Mobile app stores produce a tremendous amount of data in the form of user reviews, which is a huge source of user requirements and sentiments; such reviews allow app developers to proactively address issues in their apps. However, only a small number of reviews capture common issues and sentiments which creates a need for automatically identifying prominent reviews. Unfortunately, most existing work in text ranking and popularity prediction focuses on social contexts where other signals are available, which renders such works ineffective in the context of app reviews. In this work, we propose a new framework, PPrior, that enables proactive prioritization of app issues through identifying prominent reviews (ones predicted to receive a large number of votes in a given time window). Predicting highly-voted reviews is challenging given that, unlike social posts, social network features of users are not available.
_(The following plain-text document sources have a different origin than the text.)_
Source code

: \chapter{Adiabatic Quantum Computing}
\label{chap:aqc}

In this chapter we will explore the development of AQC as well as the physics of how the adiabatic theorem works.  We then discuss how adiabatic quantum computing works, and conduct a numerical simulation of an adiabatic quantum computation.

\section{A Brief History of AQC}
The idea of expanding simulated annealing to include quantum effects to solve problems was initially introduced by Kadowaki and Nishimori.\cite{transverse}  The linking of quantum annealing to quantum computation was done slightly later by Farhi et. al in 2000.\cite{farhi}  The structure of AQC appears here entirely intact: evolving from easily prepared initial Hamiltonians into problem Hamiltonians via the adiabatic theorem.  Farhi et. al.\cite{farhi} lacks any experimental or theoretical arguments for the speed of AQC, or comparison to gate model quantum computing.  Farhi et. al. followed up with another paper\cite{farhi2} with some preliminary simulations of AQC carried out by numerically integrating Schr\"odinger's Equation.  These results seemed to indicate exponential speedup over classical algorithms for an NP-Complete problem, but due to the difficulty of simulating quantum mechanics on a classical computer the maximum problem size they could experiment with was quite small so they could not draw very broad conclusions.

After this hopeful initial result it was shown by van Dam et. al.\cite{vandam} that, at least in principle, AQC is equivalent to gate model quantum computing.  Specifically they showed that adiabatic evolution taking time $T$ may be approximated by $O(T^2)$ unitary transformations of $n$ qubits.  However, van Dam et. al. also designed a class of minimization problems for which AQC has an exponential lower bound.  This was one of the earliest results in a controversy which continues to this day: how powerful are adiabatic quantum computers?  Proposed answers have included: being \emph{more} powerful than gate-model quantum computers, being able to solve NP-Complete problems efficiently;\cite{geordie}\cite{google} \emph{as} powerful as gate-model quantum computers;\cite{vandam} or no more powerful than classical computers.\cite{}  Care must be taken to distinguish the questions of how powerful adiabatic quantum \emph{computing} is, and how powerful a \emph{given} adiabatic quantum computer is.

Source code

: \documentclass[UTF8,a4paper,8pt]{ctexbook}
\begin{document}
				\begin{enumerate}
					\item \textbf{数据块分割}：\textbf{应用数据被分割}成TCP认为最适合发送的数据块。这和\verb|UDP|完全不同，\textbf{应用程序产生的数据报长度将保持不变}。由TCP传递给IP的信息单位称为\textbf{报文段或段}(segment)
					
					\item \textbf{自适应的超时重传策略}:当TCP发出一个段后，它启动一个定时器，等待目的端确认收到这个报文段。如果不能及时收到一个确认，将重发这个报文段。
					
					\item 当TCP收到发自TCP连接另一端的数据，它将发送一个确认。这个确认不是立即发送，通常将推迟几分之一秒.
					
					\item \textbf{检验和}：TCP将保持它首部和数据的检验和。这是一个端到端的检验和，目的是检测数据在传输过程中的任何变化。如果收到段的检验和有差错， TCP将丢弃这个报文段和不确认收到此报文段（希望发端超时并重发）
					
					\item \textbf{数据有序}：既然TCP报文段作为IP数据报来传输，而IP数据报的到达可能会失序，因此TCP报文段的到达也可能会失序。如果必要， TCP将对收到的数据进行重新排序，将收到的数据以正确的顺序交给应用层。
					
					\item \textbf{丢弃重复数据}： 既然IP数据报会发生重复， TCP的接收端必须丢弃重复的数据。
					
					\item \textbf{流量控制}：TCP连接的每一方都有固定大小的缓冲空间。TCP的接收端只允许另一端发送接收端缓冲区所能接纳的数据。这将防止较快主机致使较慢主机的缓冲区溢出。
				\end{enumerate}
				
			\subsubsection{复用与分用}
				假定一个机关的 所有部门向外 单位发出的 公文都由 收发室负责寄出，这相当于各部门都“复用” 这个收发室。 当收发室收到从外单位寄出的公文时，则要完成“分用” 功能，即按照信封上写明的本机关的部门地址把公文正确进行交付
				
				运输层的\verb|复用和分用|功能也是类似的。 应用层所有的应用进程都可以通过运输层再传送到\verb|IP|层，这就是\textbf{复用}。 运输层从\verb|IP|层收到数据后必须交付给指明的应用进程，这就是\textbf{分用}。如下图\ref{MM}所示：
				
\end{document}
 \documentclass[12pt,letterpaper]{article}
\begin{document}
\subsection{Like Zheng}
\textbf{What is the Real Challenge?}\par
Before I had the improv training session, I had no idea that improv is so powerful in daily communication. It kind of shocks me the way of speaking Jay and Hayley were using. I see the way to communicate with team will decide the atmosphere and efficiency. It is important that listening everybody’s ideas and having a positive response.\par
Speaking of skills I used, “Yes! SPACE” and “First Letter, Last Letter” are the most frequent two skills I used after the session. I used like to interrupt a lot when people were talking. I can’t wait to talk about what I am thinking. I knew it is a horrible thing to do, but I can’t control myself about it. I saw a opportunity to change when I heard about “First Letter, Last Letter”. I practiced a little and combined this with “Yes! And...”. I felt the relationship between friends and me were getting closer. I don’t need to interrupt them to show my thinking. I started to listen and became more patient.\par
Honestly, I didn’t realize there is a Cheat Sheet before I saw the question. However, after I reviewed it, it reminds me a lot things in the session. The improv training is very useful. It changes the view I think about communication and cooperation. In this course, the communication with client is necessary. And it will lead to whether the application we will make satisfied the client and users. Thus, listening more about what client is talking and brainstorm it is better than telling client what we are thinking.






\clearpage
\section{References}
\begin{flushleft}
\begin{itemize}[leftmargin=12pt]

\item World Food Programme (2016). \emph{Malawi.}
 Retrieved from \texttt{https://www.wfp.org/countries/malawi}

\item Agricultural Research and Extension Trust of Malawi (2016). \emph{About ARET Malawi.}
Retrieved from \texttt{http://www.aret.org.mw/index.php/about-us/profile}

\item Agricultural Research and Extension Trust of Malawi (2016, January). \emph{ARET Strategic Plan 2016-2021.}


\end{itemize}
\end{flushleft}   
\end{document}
Moreover, there is an issue of class imbalance, since a large number of user reviews receive little to no votes. PPrior employs a pre-trained T5 model and works in three phases. Phase one adapts the pre-trained T5 model to the user reviews data in a self-supervised fashion. In phase two, we leverage contrastive training to learn a generic and task-independent representation of user reviews. Phase three uses radius neighbors classifier t o m ake t he final predictions. This phase also uses FAISS index for scalability and efficient search. To conduct extensive experiments, we acquired a large dataset of over 2.1 million user reviews from Google Play. Our experimental results demonstrate the effectiveness of the proposed framework when compared against several state-of-the-art approaches. Moreover, the accuracy of PPrior in predicting prominent reviews is comparable to that of experienced app developers.